作業指示 1: ポストと祖母の思い出を書いた文章から、「大阪に一緒に暮らしていた頃は、この道具箱をいつも眼にしていた。」から「に積んで、やってきてくれた。」までをそのまま返してください。

抜粋文:
-.-.-

九月の終わりにも蝉は時々鳴いているし、時折まだ夏が終わっていないような気がするけれど、秋の虫よりもなによりも、金木犀の香りは、秋の刻印をじわじわと押された気分になる。
真っ黒いカマボコ型のポストは、月になんどかねじがすこしだけ緩くなる。
その度に、少し屈んだ姿勢のまま、4プラス1のねじを、プラスのドライバーできつく締める。
赤いブリキの大工道具箱は、祖母のもので、道具もいまだにそこの中にあるものを使っている。
大阪に一緒に暮らしていた頃は、この道具箱をいつも眼にしていた。
トンカチやねじ回し、茶色いサンドペーパー、シルバーのペンチに、いろんなサイズの釘のセットなどなど。祖母に一度ノコギリの使い方を教えてもらったことがあった。
<だめだめ。押す時じゃなくて引く時に力を入れるんだよ>、と。
今でも台所でカボチャを切るときも、知らず知らずにこの作用を利用して包丁を使っているじぶんの動きに気づく。
祖母はむかしに死んだけれど、こうやって生きている時になにかを教わったりしたことは、じぶんのなかに祖母が生き続けることなんだな、と思う。
2年ぐらい前、新聞配達中のおにいさんが、うちの前を
走っていた時、すっと戻ってきてくれて、ポストの修理に
苦闘しているわたしを見かねて、声をかけてくれたことが
あった。
すべての新聞を配り終えた夕方、少し暗くなってから彼は道具一式を車に積んで、やってきてくれた。
日曜大工は趣味みたいなものですからと、云ってくれた
ので、わたしは好意に甘えることにして、お願いした。
おしゃべりしながら、留まっていたねじをはずしたり今まであった場所からすこしずらしてまた新たにねじを射し込むための位置を決めたりした。
少し暗くなってから、ポストががしっと、収まる場所に収まってくれた。びくともしない。
素人仕事なんで、またゆるくなったときは教えてくださいと云った後、無償じゃないと店長に叱られますからと笑いながら、あわててわたしが手渡した缶コーヒーと共に帰って行った、あの日のあれこれを時折思い出す。
思いがけなく親切にされると、じぶんがそこにいることの理由がみつかるような気がする。
この間読んだ、ふるい短編小説の中に<夕方のなつき易い闇>という表現をみつけた。
あの日の空も、今日の空もちょうどそんな感じだった。
よるになるにはまだわかい、けれど闇に限りなくなじみ
そうなそんな夕方の訪れに、ちょっと惹かれて。

-.-.-

作業指示 2: 記録の「Is it true that the value at 33 is 0.2?」を含む行から記録の終わりまでを書き直してください。「accounts for」を「makes up」に置き換え、ほかはそのままにし、画像は回答に入れないでください。

[描画されたグラフ画像]
-.-.-

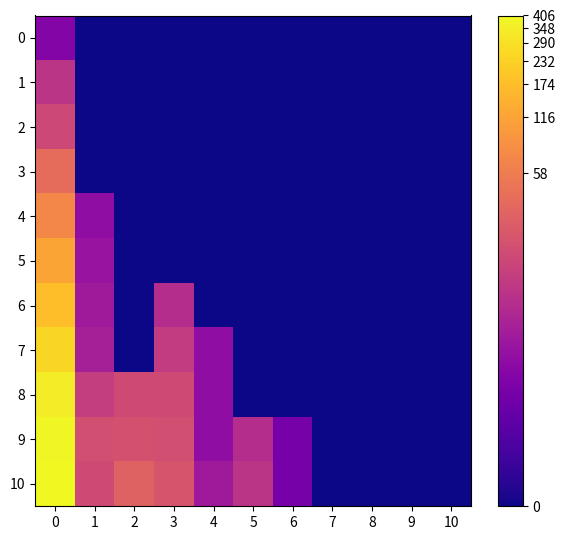

Which series has the largest total across all categories?

10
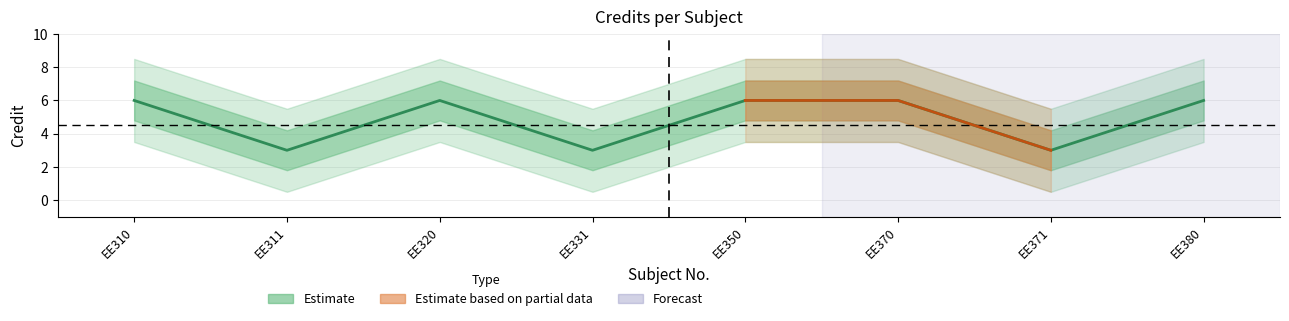

The chart shows a value of 6 at EE310. True or false?

True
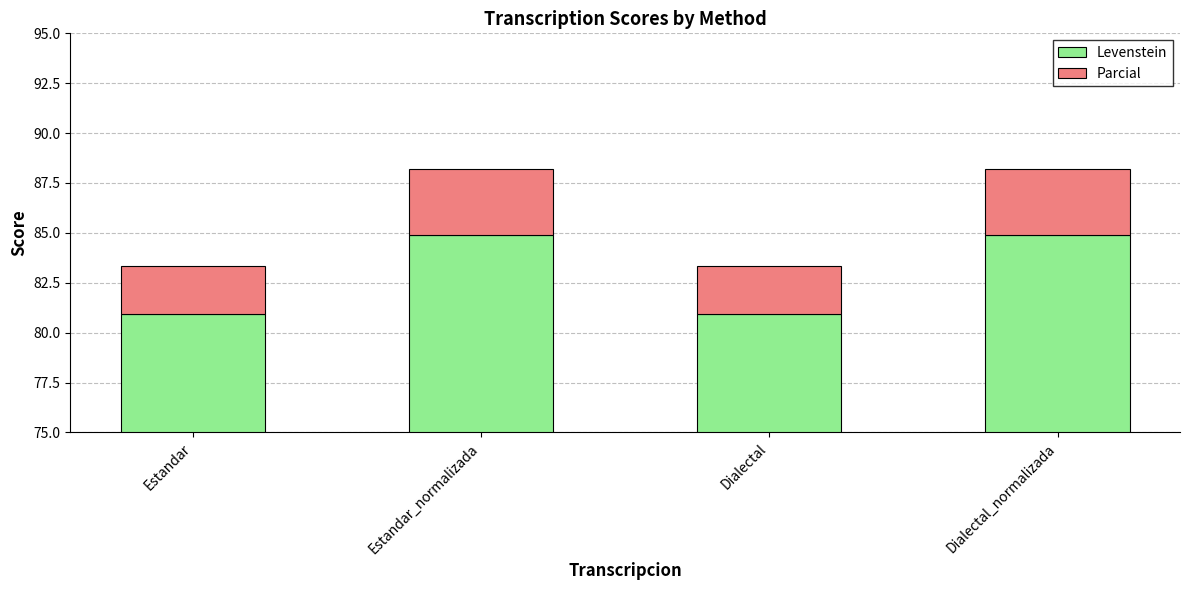

At which label is Levenstein closest to 82?

Estandar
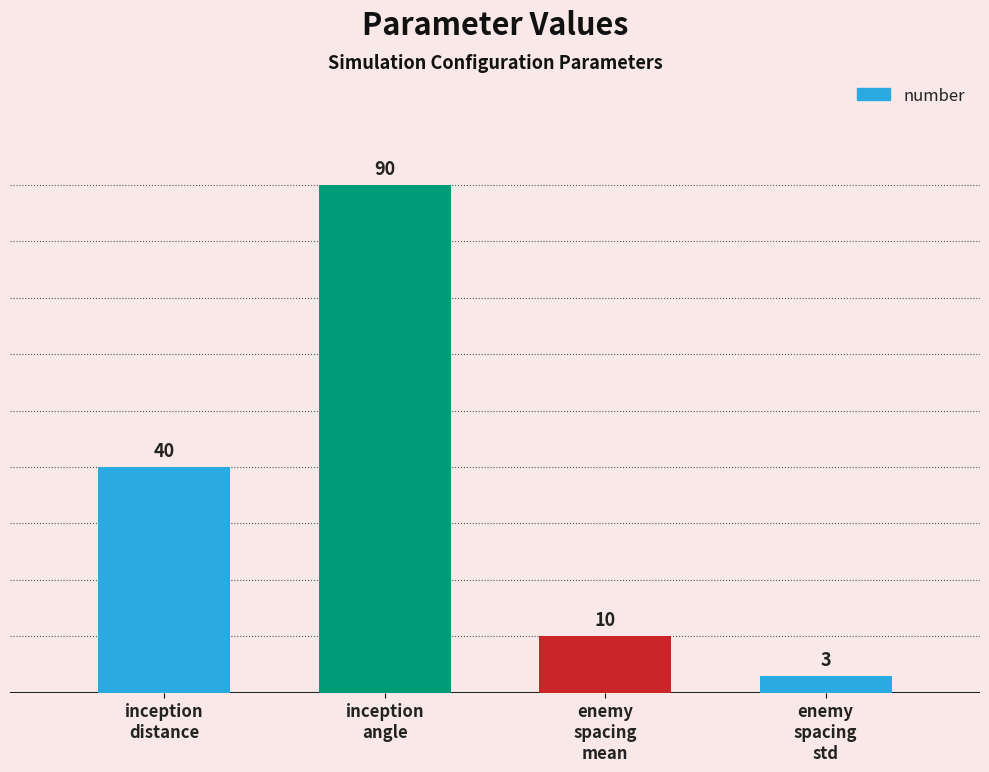

What is the difference between the values at enemy
spacing
mean and enemy
spacing
std?

7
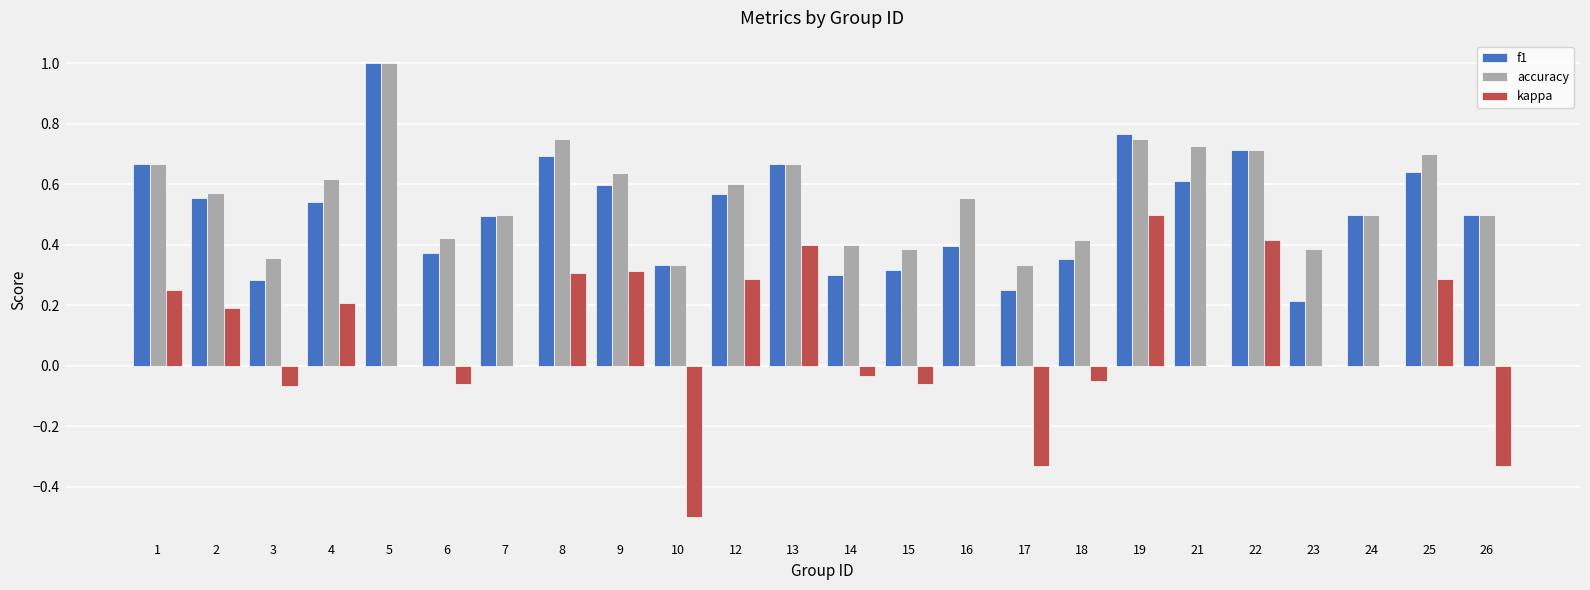

Which series has the largest range (max minus min)?

kappa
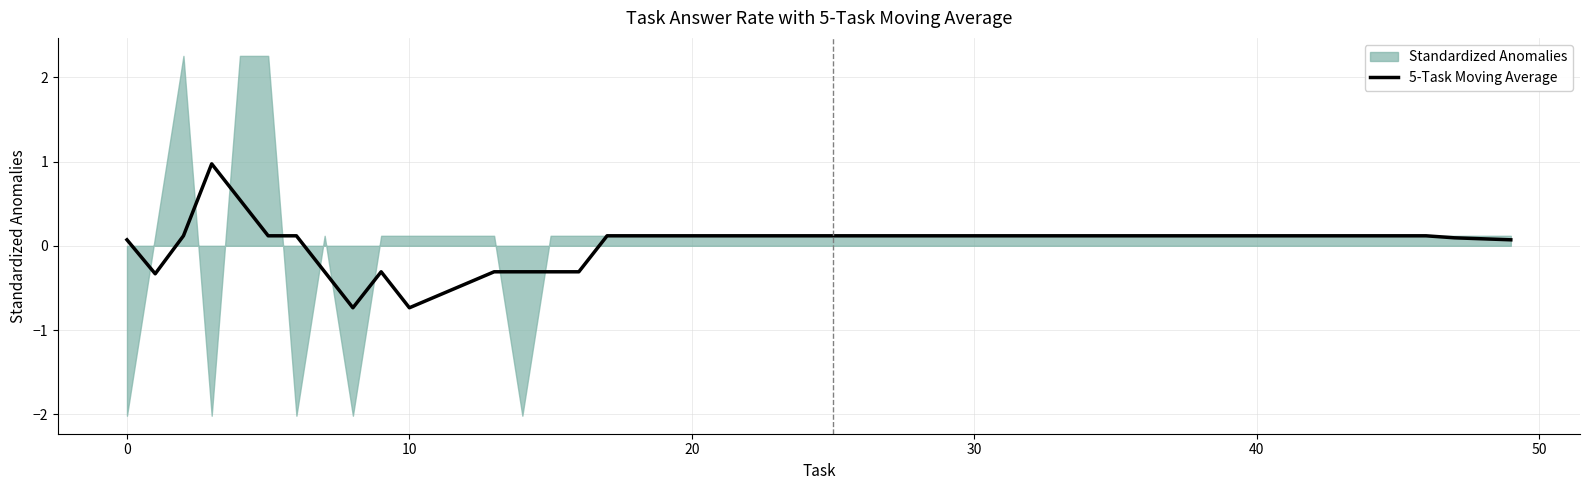

Is it true that the value at 33 is 0.2?

False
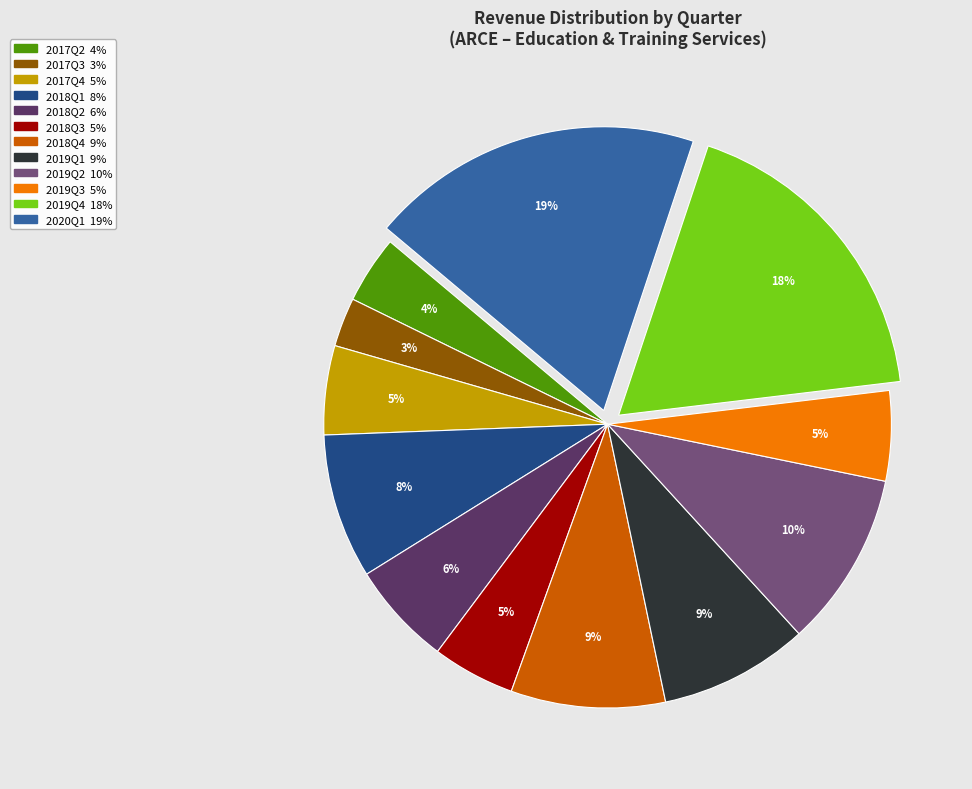

True or false: 2018Q4 accounts for 9% of the total.

True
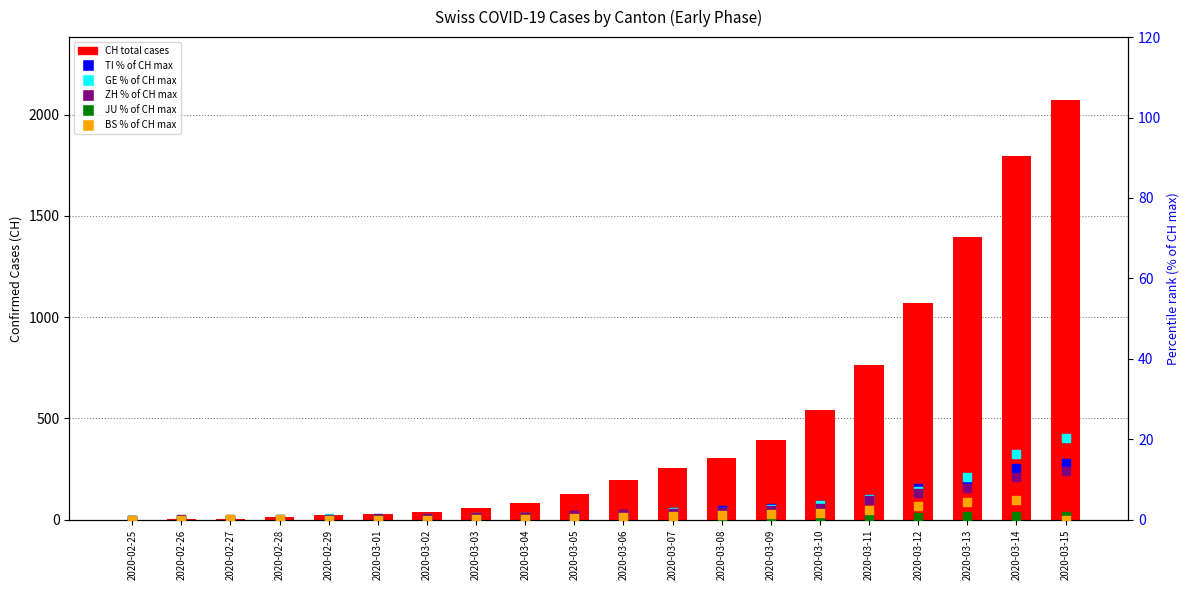

Which series reaches the maximum Y coordinate?

CH (total)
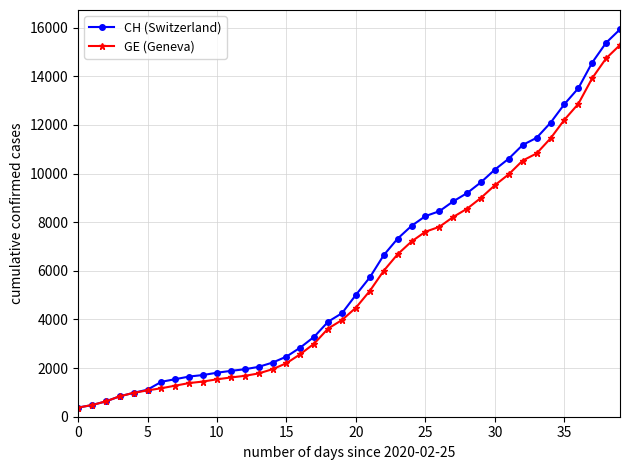

What is the value of the CH (Switzerland) point at the 29th from the left?

9196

-.-.-

回答 1:
大阪に一緒に暮らしていた頃は、この道具箱をいつも眼にしていた。
トンカチやねじ回し、茶色いサンドペーパー、シルバーのペンチに、いろんなサイズの釘のセットなどなど。祖母に一度ノコギリの使い方を教えてもらったことがあった。
<だめだめ。押す時じゃなくて引く時に力を入れるんだよ>、と。
今でも台所でカボチャを切るときも、知らず知らずにこの作用を利用して包丁を使っているじぶんの動きに気づく。
祖母はむかしに死んだけれど、こうやって生きている時になにかを教わったりしたことは、じぶんのなかに祖母が生き続けることなんだな、と思う。
2年ぐらい前、新聞配達中のおにいさんが、うちの前を
走っていた時、すっと戻ってきてくれて、ポストの修理に
苦闘しているわたしを見かねて、声をかけてくれたことが
あった。
すべての新聞を配り終えた夕方、少し暗くなってから彼は道具一式を車に積んで、やってきてくれた。

回答 2:
Is it true that the value at 33 is 0.2?

False

True or false: 2018Q4 makes up 9% of the total.

True

Which series reaches the maximum Y coordinate?

CH (total)

What is the value of the CH (Switzerland) point at the 29th from the left?

9196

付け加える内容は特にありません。